Detroit, MI, USA; St. Louis Cardinals right fielder Carlos Beltran (3) drives in two runs as he reaches on a fielding error during the seventh inning against the Detroit Tigers at Comerica Park. Beltran's Cardinals are well below their expected pace, despite a high-powered offense. Mandatory Credit: Rick Osentoski-US PRESSWIRE
The season is still young enough where small samples can reign, giving some clubs reason to hope, and others reason to fret.
Run differential isn't a perfect yard stick for gauging just how good or bad a team is supposed to be, but in many ways, it's more accurate than actual wins and losses. As it's just mid-June, not enough of the season has gone by to believe today's won-loss records are simply smaller versions of those we'll see in the end-of-season standings. Mid-season run differentials, however, are often just that: an earlier, smaller gauge of where a team is likely to end up.
You're not hearing anything revolutionary when told that teams win when they outscore their opponents. Run differential simply shows the difference between runs scored and runs allowed for each, so, in theory, the clubs with the top run differentials at year's end are oftentimes also the top teams. There can be hiccups along the way, and in either direction, for a variety of reasons: great bullpens helping to win a multitude of close games, lineups inconsistent with their run scoring whose run differential is built from a few blowouts, or just plain luck, good or bad, with runners in scoring position. This types of things are more prominent in June than they will be by September, when more games have been played that tend to even out these trends, and it's easy to spot in today's standings.
Out of MLB's 30 teams, 11 are at least six games off of the pace set by their run differential. 19 of 30 are four games off, and when 16 of 30 teams are within 4-1/2 games of first place -- and 13 of the 24 teams not in first are within four of a Wild Card spot -- that has massive implications for the standings, both now and in the future.
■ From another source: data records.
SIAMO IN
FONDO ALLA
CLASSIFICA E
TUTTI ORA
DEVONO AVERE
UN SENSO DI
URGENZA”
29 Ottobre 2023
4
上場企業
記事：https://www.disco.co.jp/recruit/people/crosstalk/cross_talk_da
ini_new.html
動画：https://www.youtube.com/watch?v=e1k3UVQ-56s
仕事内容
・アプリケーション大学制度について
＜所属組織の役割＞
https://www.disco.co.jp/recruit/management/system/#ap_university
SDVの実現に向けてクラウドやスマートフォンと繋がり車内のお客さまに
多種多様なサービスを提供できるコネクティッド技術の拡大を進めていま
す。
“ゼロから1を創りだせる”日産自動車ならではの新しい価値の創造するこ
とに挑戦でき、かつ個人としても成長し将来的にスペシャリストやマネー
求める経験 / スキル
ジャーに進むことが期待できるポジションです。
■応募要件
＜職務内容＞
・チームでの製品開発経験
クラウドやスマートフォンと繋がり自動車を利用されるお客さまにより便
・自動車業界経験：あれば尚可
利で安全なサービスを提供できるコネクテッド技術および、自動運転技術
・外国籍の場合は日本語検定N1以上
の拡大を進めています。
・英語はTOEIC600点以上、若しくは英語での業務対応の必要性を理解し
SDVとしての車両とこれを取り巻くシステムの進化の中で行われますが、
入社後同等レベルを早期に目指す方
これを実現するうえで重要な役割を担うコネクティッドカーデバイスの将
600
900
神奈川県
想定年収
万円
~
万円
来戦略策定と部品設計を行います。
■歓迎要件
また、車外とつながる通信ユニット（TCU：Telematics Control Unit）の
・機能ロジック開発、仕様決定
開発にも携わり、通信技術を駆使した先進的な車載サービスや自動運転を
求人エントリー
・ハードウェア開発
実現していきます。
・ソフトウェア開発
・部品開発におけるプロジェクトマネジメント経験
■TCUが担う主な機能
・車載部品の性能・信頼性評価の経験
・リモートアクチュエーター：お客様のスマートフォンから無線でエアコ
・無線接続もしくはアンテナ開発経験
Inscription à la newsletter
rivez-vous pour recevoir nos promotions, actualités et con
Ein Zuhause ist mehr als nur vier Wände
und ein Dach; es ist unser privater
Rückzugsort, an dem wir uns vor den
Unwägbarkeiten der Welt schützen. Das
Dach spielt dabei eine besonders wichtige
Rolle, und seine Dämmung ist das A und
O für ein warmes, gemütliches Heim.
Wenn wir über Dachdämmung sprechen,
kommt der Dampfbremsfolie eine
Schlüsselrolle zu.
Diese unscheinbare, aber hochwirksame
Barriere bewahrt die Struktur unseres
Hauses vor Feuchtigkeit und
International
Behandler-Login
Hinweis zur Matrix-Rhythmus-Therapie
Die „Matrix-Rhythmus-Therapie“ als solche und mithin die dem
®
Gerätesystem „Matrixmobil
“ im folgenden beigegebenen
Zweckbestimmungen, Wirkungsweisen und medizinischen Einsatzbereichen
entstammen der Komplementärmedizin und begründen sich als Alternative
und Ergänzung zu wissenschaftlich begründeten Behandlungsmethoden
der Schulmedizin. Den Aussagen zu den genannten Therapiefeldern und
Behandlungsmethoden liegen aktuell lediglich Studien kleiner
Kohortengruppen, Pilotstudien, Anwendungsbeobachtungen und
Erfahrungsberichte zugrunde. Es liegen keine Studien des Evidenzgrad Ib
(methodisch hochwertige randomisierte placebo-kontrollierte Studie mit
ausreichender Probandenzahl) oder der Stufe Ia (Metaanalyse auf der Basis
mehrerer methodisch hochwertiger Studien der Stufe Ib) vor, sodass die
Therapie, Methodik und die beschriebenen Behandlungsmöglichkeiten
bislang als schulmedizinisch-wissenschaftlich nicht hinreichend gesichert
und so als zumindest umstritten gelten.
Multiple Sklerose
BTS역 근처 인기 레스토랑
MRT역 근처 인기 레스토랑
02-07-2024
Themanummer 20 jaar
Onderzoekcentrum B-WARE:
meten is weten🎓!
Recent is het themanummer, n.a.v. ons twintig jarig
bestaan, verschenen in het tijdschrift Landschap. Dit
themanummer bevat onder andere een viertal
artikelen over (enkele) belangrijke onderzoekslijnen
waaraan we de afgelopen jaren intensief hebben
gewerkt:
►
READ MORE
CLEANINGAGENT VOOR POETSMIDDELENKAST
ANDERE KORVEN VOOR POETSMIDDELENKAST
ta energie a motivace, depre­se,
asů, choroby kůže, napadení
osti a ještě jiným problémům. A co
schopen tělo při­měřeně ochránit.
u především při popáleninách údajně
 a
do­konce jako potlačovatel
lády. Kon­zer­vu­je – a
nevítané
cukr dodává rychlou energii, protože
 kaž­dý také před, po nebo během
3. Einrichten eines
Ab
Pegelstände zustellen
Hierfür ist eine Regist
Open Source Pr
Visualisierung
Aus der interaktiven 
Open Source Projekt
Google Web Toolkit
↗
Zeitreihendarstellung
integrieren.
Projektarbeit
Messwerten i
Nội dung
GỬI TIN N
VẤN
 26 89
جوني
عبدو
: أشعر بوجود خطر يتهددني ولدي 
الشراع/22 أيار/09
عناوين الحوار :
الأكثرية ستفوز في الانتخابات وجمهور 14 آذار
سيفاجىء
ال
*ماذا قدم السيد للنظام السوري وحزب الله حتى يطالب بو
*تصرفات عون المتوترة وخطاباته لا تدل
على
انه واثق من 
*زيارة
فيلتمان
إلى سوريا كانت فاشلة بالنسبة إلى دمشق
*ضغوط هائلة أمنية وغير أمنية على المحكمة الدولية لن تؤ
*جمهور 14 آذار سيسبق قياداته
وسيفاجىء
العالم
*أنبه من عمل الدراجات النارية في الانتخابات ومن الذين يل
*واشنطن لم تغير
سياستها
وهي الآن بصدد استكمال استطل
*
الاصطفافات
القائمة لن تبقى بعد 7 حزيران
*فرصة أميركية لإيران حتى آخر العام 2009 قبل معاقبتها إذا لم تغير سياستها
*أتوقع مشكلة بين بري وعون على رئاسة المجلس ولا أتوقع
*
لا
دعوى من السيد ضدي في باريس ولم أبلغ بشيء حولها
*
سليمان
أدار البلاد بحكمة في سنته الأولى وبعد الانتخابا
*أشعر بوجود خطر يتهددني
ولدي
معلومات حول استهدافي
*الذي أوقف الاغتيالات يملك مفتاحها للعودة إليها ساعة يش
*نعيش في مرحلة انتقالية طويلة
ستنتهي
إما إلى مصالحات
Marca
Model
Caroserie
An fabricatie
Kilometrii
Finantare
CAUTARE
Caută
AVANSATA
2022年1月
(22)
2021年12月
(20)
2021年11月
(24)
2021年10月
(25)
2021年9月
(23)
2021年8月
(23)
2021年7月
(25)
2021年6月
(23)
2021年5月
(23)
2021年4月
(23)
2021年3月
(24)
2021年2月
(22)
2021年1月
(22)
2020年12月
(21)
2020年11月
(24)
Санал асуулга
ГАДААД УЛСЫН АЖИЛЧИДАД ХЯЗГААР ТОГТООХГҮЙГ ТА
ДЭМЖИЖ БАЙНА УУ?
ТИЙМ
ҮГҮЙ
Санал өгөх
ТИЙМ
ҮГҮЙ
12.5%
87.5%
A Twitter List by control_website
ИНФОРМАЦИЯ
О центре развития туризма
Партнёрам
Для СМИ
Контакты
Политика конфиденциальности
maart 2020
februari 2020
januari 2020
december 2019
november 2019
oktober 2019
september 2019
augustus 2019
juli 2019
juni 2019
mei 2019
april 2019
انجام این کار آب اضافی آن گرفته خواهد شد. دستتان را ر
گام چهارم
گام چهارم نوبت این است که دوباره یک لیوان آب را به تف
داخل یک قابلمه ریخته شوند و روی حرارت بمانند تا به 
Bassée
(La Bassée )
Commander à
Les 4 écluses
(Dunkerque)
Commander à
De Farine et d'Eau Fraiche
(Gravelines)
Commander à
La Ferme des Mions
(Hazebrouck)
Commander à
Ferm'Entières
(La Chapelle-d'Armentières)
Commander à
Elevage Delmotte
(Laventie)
That's because, whether teams deserved to win or lose those contests, they did. Those Ws and Ls are in the books, and no amount of run-differential goodness or badness is going to change that, no karmic retribution is going to come to set things right. Teams just have to hope things are more in their favor going forward, and enough so that their earlier, possibly undeserved scuffles won't cost them in the end. That is, of course, unless the team is benefiting from this unbalance.
The St. Louis Cardinals lead the way in terrible luck, as they sit just one game over .500 and 3-1/2 games out in the NL Central, despite an expected record that says they should be 10 wins better than that. This all despite the loss of Lance Berkman, the underwhelming start to the year of Adam Wainwright, and the various other injuries that have sapped their depth and potency in the first half. Out of all of the contenders, the Cardinals have had it the worst, but they aren't alone.
The Red Sox are six games out of first place in the AL East, and three games out of a Wild Card spot. Their expected record is six wins better than their actual record, thanks to the third-best run differential in the American League, behind only the Yankees and the Rangers. The Red Sox are 0-4 in extra innings games, despite a strong bullpen, and they're 7-8 in one-run games overall. Contrast this to the Orioles, who lead Boston in the standings by three games, and have also won eight more games than their +4 run differential suggests they should have. St. Louis is dealing with a similar situation when it comes to the Pirates, who are also eight games ahead of their expected pace. At least Baltimore has managed to outscore their opponents, whereas Pittsburgh has a -20 in that column.
The Orioles and Pirates aren't the only teams in the contention mix that are well over their heads at the moment, though, as the 36-32 Indians have a run differential of of -31 that says they should be closer to six games under .500, and out of the way of the White Sox, who are +33 yet half-a-game back of the Tribe. The Mets, who are tied for the Wild Card lead in the NL, should be at .500, rather than six games over, but to make that situation fun, the team they are tied with -- the Giants -- have the exact same record, and exact same discrepancy in it. The Mets are +3 on the season, the Giants +2, yet both clubs sit at 38-32.
It's not just competing clubs who are affected by this, though. The Rockies, in the midst of an atrocious 25-42 campaign -- and most of that was with their star Troy Tulowitzki around -- are eight games worse than expected. Lackluster fielding, pitching problems, and the altitude-inflated offense have all contributed to this, but things could be better, even if that wouldn't necessarily make them good. The Cubs, who are in sell mode in their first year under Theo Epstein and Jed Hoyer, are also eight games back of their run-differential pace. Those eight wins wouldn't help them compete, but it would move them from a league-worst 14½ games out to a more palatable 6½.
Just because run differential suggests one thing doesn't mean that a team is guaranteed to move closer to that alternate reality. But it does help to differentiate between teams that are just hanging on in the short-term versus those that are legitimately contending within a given season, and between those who need to add a bat or arm in July against those who simply need more time to get to where they should be. It's something to keep in mind as we approach the season's fourth month, even if it's no guarantee of change.